Segment Start: Records for this task
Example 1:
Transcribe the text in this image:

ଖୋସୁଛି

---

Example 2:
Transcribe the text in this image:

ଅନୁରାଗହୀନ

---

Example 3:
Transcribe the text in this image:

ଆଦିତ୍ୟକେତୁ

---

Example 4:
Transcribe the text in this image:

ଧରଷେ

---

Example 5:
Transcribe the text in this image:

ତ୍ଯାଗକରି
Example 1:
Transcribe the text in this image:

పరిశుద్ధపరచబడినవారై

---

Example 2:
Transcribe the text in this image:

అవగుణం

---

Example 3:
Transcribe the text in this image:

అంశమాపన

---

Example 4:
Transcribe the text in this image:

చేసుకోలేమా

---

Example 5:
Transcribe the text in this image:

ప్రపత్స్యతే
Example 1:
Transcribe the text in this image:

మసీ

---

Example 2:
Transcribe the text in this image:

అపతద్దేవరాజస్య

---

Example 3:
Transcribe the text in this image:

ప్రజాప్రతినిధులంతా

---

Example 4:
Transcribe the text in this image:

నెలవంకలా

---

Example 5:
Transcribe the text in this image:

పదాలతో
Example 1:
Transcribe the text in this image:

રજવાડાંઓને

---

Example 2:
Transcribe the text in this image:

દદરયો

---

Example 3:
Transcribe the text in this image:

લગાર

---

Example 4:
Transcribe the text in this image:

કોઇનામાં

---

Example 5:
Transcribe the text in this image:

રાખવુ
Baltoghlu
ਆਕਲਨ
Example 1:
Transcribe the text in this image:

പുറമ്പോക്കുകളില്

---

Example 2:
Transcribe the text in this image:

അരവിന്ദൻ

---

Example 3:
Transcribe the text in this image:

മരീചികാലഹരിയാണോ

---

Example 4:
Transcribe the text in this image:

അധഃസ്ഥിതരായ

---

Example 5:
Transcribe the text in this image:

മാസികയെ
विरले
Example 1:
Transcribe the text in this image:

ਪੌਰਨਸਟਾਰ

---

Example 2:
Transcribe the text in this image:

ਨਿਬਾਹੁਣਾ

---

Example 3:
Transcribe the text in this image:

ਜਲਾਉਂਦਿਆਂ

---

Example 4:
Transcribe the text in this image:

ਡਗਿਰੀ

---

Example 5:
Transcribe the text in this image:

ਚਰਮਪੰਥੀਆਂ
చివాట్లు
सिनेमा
Segment End: Records for this task
Exercise objective → All records must be repeated exactly, with none skipped.

Completed task →
Example 1:
Transcribe the text in this image:

ଖୋସୁଛି

---

Example 2:
Transcribe the text in this image:

ଅନୁରାଗହୀନ

---

Example 3:
Transcribe the text in this image:

ଆଦିତ୍ୟକେତୁ

---

Example 4:
Transcribe the text in this image:

ଧରଷେ

---

Example 5:
Transcribe the text in this image:

ତ୍ଯାଗକରି
Example 1:
Transcribe the text in this image:

పరిశుద్ధపరచబడినవారై

---

Example 2:
Transcribe the text in this image:

అవగుణం

---

Example 3:
Transcribe the text in this image:

అంశమాపన

---

Example 4:
Transcribe the text in this image:

చేసుకోలేమా

---

Example 5:
Transcribe the text in this image:

ప్రపత్స్యతే
Example 1:
Transcribe the text in this image:

మసీ

---

Example 2:
Transcribe the text in this image:

అపతద్దేవరాజస్య

---

Example 3:
Transcribe the text in this image:

ప్రజాప్రతినిధులంతా

---

Example 4:
Transcribe the text in this image:

నెలవంకలా

---

Example 5:
Transcribe the text in this image:

పదాలతో
Example 1:
Transcribe the text in this image:

રજવાડાંઓને

---

Example 2:
Transcribe the text in this image:

દદરયો

---

Example 3:
Transcribe the text in this image:

લગાર

---

Example 4:
Transcribe the text in this image:

કોઇનામાં

---

Example 5:
Transcribe the text in this image:

રાખવુ
Baltoghlu
ਆਕਲਨ
Example 1:
Transcribe the text in this image:

പുറമ്പോക്കുകളില്

---

Example 2:
Transcribe the text in this image:

അരവിന്ദൻ

---

Example 3:
Transcribe the text in this image:

മരീചികാലഹരിയാണോ

---

Example 4:
Transcribe the text in this image:

അധഃസ്ഥിതരായ

---

Example 5:
Transcribe the text in this image:

മാസികയെ
विरले
Example 1:
Transcribe the text in this image:

ਪੌਰਨਸਟਾਰ

---

Example 2:
Transcribe the text in this image:

ਨਿਬਾਹੁਣਾ

---

Example 3:
Transcribe the text in this image:

ਜਲਾਉਂਦਿਆਂ

---

Example 4:
Transcribe the text in this image:

ਡਗਿਰੀ

---

Example 5:
Transcribe the text in this image:

ਚਰਮਪੰਥੀਆਂ
చివాట్లు
सिनेमा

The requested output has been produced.